3 Il était dans la destinée de ces deux terres de changer souvent de maîtres. A la mort de Guillaume de Bauçay, elles étaient passées, par droit de succession, à l'héritière de la branche aînée de Bauçay, Jeanne, femme de Charles d'Artois, comte de Longueville. Ceux-ci en firent don, l'an 1367, au sire d'Aubeterre, dont ils attendaient d'importants services, puis cherchèrent inutilement à révoquer cette donation. Saisies sur ce dernier, comme nous le voyons ici, et données à Jean de Bauçay, elles firent retour, à la paix, par suite du traité du 15 décembre 1372, dont nous publions le texte dans ce volume, au sire d'Aubetere. Charles d'Artois et sa femme les obtinrent de nouveau par lettres du roi du 31 janvier 1374 (ci-dessous, à cette date) ; mais nous verrons à cet endroit que le Parlement adjugea définitivement la Motte-Fresneau et Nuaillé à Jean Raymond d'Aubeterre. Jean de Bauçay d'ailleurs ne put guère jouir de cette donation ; car les Anglais occupaient encore le pays à cette époque. On verra ci-dessous deux actes de Charles V : le premier de mai 1371, qui promet à Amaury et à Jean de Bauçay, son fils, de leur restituer leurs terres de Poitou et de Saintonge, usurpées par les Anglais, quand ces provinces seront replacés sous l'obéissance du roi de France ; le second qui ratifie cette promesse et rend à Jean de Bauçay la terre que son père avait été contraint d'abandonner à Gautier Spridlington, est du 26 novembre 1372.

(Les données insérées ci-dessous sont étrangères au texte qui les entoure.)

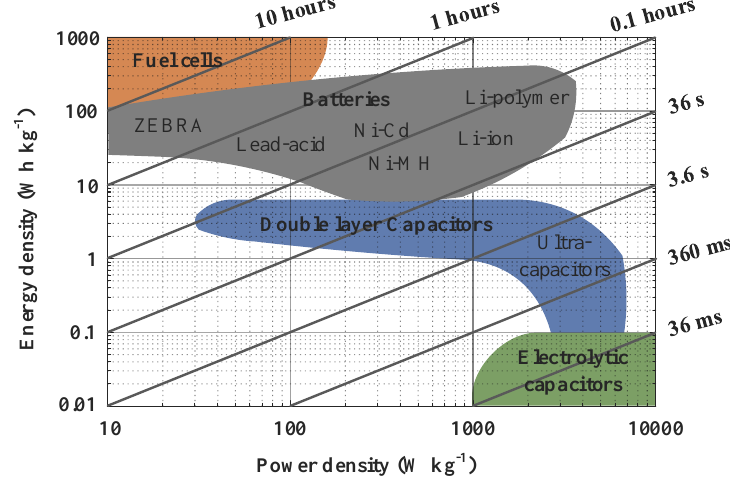
Figure 15. Energy density and power density of energy storage devices [99]. Table 5. Comparison between lithium batteries, fuel cells, and solar cells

4 D'après un arrêt du Parlement du 5 mars 1379 (X1a 28, fol. 147), que nous analyserons ci-dessous, à l'occasion des lettres du 31 janvier 1374, le seigneur d'Aubeterre se nommait, à l'époque dont il est question ici, Gadicilde, Gadicildus (aliàs Guardrade) Raymond. Il mourut peu de temps après et eut pour héritier son frère Jean. Ils étaient tous deux fils de Pierre Raymond, auquel la carde des clefs, tours et forteresses de la ville d'Aubeterre avait été restituée par lettres du roi Jean, en mars 1356 n. s. (JJ. 84, n° 508, fol. 266 v°). Le 9 décembre 1360, son fils aîné eut en don du roi les biens confisqués sur Leger de Poyat et Naudonet de Nabinais (JJ. 89, fol. 179) ; dans cet acte rédige en latin, il est appelé Gerardradus ouGuardradus. Il était mort avant le 4 octobre 1376 (JJ. 110, fol. 70), d'après des lettres où son prénom est écrit Gérardre. Son frère Jean obtint, à cette même date, des lettres de rémission pour tout ce qu'il avait entrepris contre le roi de France, pendant qu'il était au service des Anglais, et la restitution de ses biens confisqués, notamment de Nuaillé, la Motte-Fresneau, Malval, les Forges, la Remondière, etc. (JJ. 109, n° 294, fol. 140, et J. 623, n° 81).